Выражение ужаса на его лице сменялось улыбкой – с таким выражением читают в газете о чьей-то смерти, которая кажется нам смешной: о том, что, когда человек умер, на нем были только носки, или он умер в парикмахерской, в борделе или в кресле зубного врача, или ел рыбу и подавился костью, как ребенок, когда рядом не оказалось матери, которая засунула бы ему в рот палец и спасла его, – к такой смерти нельзя относиться серьезно, о ней рассказывают как о представлении, как о спектакле. Так же рассказывал об этой смерти и я. Рассказывал на ипподроме (куда так часто приходил Тельес, когда был помоложе): возле тотализатора, в баре, и на паддоке, и стоя на трибуне, и глядя в бинокль на лошадей, которых с каждой минутой все больше скрывал от нас туман. В том месяце в Мадриде туман стоял с утра до вечера, такого не было уже сто лет. На дорогах то и дело случались аварии, в аэропортах откладывались рейсы. Лошади, казалось, плыли по воздуху (ног их в тумане не было видно, мы видели только их призрачные крупы и головы), словно это были лошадки с каруселей нашего детства – у наших первых лошадок не было ног, а была деревянная дощечка, за которую мы держались, пока скакали по кругу, оставаясь на месте, скакали все быстрее, словно по дорожке ипподрома или по траве; голова крутилась все сильнее, пока музыка не обрывалась и карусель не замедляла ход.
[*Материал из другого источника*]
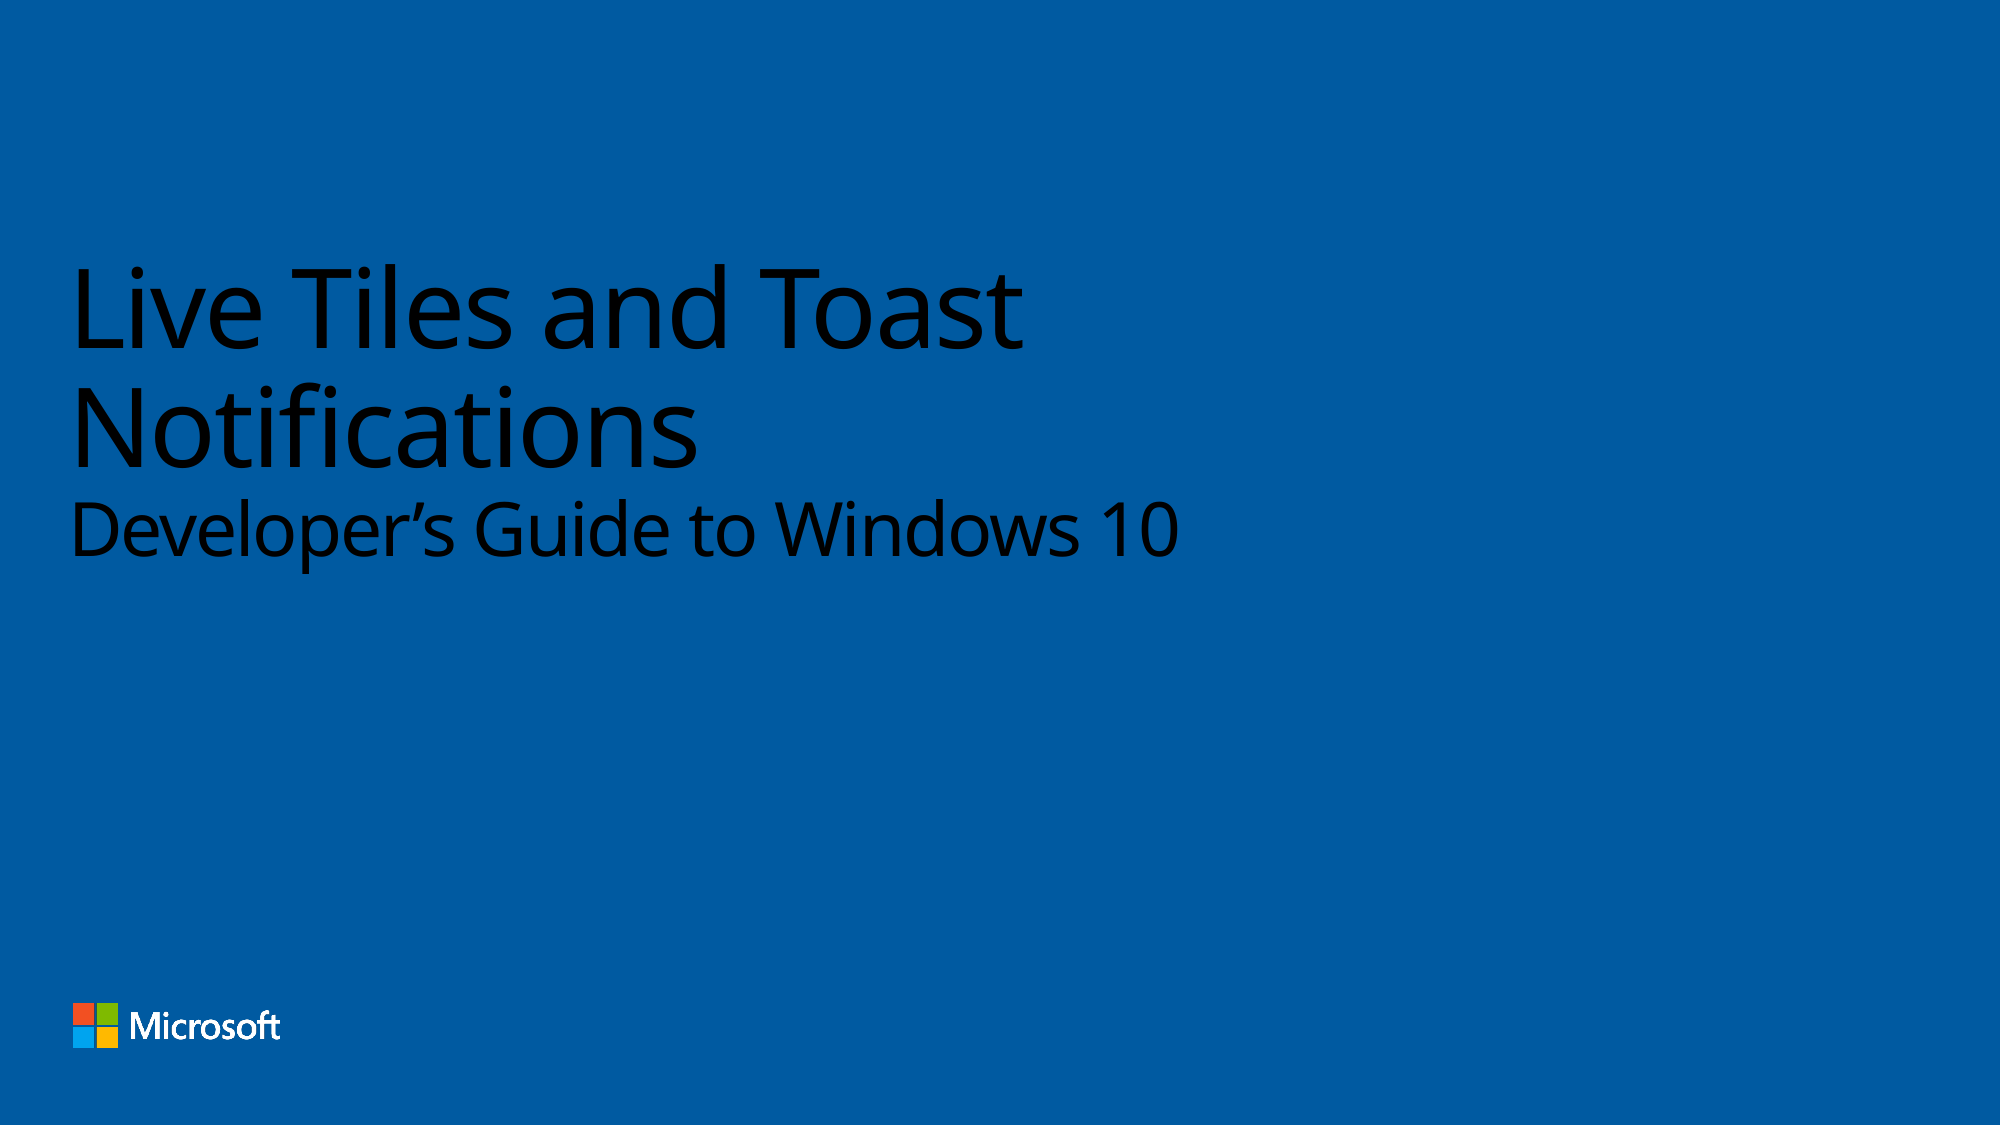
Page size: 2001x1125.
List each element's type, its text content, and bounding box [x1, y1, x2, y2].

picture [73, 1003, 280, 1048]
title Live Tiles and Toast Notifications Developer’s Guide to Windows 10 [44, 238, 1515, 533]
Туман стоял всего несколько дней, а до этого целый месяц бушевали грозы. На Руиберрисе был плащ, пояс которого он, как и положено пижону, всегда туго затягивал (я пояс не завязывал никогда), оба мы были в жестких кожаных перчатках. Мы походили на телохранителей. Он улыбался во весь сияющий рот, демонстрируя внутреннюю поверхность нижней губы в похотливой улыбке. Он без всякого интереса наблюдал за первыми, ничего не решающими забегами, озирался по сторонам (даже в то время, когда я рассказывал) в поисках очередной жертвы или кого-нибудь из знакомых, с кем можно было бы поздороваться или перекинуться словом. От него слишком сильно пахло туалетной водой. Я рассказал ему не все. Я не сказал ни слова о Луисе и о том, каким я видел мое и ее будущее: достаточно того, что я рассказал о той смерти и об адюльтере, который закончился, так и не начавшись. Потом я сказал ему, что накануне мы завершили работу над порученной нам речью, и передал ему один экземпляр – как-никак он тоже имел право на часть скудного гонорара (если нам все-таки заплатят): я действовал от его имени.